→ **Brief**
Below is a listing. Quote from it, exactly, the lines from the one containing "hệ thống tạo" down to the one containing "такие вещи (в", both ends included, and nothing else.

━━━

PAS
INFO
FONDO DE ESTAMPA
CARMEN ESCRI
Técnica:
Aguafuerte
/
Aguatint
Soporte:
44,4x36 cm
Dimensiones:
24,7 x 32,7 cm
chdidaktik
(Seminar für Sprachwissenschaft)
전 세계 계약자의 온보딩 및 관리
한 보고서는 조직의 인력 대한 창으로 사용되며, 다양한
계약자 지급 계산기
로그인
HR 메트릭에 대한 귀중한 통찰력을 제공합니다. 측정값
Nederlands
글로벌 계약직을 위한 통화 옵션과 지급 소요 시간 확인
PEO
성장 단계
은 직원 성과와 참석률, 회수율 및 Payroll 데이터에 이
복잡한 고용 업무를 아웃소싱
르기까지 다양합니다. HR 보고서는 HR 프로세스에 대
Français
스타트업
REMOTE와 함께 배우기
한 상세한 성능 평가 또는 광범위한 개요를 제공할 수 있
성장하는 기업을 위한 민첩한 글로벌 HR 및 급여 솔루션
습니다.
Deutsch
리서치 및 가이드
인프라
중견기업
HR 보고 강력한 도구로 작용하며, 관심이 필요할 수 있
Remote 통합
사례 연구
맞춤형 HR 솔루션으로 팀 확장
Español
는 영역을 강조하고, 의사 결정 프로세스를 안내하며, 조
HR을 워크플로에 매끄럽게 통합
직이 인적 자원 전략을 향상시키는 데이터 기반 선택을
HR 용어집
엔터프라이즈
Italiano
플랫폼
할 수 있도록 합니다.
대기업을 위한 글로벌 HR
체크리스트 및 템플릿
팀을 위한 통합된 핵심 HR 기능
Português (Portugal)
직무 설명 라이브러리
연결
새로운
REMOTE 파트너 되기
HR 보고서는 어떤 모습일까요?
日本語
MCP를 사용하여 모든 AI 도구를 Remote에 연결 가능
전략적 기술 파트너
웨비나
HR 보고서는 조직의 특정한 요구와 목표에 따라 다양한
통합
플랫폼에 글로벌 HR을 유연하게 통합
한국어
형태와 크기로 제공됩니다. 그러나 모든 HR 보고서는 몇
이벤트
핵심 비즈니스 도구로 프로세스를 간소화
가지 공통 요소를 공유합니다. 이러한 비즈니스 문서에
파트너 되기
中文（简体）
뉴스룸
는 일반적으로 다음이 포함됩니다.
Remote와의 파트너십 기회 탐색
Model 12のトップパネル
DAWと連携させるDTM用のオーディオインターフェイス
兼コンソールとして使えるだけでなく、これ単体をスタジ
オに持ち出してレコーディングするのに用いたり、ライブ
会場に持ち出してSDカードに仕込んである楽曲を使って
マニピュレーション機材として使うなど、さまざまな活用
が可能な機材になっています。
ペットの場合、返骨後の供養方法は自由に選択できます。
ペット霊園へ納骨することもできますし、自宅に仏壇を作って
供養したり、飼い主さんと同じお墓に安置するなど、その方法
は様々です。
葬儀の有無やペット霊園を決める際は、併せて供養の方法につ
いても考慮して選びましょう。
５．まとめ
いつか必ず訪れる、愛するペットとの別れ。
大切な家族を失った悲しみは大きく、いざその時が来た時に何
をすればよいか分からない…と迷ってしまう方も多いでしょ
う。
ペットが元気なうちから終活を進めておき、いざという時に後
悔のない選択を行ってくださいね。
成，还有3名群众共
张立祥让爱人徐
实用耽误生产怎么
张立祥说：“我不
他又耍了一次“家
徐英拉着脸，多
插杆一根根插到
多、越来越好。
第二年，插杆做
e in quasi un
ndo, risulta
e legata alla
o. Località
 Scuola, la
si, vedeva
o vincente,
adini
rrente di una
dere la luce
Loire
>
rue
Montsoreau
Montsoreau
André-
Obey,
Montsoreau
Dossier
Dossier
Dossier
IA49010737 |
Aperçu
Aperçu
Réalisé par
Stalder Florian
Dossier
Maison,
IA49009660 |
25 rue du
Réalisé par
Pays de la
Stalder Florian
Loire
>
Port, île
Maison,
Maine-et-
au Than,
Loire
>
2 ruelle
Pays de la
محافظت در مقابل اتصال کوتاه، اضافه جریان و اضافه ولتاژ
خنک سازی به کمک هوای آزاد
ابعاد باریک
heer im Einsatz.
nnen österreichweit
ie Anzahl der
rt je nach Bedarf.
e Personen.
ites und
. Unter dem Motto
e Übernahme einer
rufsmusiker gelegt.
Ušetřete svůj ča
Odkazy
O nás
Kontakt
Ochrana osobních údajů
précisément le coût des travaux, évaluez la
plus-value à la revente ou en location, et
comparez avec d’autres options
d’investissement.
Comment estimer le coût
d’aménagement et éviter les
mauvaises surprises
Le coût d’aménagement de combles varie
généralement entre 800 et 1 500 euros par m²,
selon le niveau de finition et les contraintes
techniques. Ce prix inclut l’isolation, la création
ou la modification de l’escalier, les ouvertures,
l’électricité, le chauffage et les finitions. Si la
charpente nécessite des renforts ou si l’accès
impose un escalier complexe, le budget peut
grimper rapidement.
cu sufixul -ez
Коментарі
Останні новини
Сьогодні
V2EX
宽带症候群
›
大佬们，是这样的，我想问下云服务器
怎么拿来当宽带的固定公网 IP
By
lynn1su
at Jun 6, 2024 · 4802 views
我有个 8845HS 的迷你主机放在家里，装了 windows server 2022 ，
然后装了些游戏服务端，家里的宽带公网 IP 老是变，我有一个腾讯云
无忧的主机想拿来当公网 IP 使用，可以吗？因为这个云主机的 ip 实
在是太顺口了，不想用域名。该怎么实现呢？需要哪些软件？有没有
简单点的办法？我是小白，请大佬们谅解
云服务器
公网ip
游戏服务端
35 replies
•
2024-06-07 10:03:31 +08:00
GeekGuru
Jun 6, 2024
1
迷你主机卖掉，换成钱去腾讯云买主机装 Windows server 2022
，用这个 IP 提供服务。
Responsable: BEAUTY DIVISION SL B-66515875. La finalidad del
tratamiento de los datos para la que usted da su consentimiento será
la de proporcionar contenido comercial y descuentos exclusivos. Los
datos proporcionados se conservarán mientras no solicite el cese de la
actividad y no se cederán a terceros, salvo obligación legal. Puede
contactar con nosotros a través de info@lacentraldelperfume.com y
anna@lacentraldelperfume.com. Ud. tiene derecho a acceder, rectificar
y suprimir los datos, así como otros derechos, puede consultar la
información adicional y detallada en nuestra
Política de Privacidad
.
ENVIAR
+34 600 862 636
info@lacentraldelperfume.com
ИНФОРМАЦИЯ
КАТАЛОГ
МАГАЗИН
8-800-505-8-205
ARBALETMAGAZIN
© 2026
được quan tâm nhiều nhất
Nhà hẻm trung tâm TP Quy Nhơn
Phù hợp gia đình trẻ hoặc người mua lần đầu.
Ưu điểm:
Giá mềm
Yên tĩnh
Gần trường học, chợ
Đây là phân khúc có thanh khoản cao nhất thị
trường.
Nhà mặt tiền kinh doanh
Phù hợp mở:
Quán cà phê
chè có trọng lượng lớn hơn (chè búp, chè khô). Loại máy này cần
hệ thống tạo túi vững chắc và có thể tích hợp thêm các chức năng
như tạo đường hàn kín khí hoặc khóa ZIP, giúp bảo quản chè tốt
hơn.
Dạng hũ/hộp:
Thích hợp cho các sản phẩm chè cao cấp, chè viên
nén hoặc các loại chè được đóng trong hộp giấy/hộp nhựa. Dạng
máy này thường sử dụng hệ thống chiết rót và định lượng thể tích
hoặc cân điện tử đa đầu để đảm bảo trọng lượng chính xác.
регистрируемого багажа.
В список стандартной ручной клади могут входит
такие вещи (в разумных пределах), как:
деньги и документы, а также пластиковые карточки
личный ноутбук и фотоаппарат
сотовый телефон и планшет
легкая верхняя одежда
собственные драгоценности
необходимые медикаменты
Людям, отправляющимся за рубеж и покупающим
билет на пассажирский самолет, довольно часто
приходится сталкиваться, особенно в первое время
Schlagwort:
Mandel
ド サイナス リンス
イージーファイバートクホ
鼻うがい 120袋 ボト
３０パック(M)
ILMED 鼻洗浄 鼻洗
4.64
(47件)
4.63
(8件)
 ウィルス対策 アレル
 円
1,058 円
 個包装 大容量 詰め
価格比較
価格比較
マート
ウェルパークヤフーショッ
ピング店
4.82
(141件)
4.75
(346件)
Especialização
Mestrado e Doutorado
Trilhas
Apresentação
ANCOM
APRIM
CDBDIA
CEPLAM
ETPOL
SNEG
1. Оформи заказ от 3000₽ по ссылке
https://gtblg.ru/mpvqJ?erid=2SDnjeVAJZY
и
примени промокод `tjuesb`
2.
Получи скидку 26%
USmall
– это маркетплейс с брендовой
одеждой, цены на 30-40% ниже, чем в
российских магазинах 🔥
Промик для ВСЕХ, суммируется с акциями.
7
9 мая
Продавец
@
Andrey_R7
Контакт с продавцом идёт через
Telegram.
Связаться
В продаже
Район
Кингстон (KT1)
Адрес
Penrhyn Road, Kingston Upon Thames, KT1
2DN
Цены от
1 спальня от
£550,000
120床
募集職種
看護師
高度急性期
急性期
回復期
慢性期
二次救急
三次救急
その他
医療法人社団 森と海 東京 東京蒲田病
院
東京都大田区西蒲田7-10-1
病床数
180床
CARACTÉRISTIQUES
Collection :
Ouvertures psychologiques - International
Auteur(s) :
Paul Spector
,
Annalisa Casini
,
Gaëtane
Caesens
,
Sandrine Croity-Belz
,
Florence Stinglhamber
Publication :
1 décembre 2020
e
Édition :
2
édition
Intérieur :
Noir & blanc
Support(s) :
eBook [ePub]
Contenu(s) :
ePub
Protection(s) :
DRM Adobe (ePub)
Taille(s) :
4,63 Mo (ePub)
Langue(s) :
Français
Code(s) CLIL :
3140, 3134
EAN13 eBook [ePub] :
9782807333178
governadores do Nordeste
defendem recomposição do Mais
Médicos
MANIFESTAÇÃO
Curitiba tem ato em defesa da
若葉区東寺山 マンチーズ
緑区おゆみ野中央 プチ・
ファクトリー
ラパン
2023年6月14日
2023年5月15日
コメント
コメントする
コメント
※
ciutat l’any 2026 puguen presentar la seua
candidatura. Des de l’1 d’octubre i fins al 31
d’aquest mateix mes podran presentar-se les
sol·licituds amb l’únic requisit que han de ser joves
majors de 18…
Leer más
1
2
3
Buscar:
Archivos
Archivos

━━━

→ **Response to this exercise**
hệ thống tạo túi vững chắc và có thể tích hợp thêm các chức năng
như tạo đường hàn kín khí hoặc khóa ZIP, giúp bảo quản chè tốt
hơn.
Dạng hũ/hộp:
Thích hợp cho các sản phẩm chè cao cấp, chè viên
nén hoặc các loại chè được đóng trong hộp giấy/hộp nhựa. Dạng
máy này thường sử dụng hệ thống chiết rót và định lượng thể tích
hoặc cân điện tử đa đầu để đảm bảo trọng lượng chính xác.
регистрируемого багажа.
В список стандартной ручной клади могут входит
такие вещи (в разумных пределах), как:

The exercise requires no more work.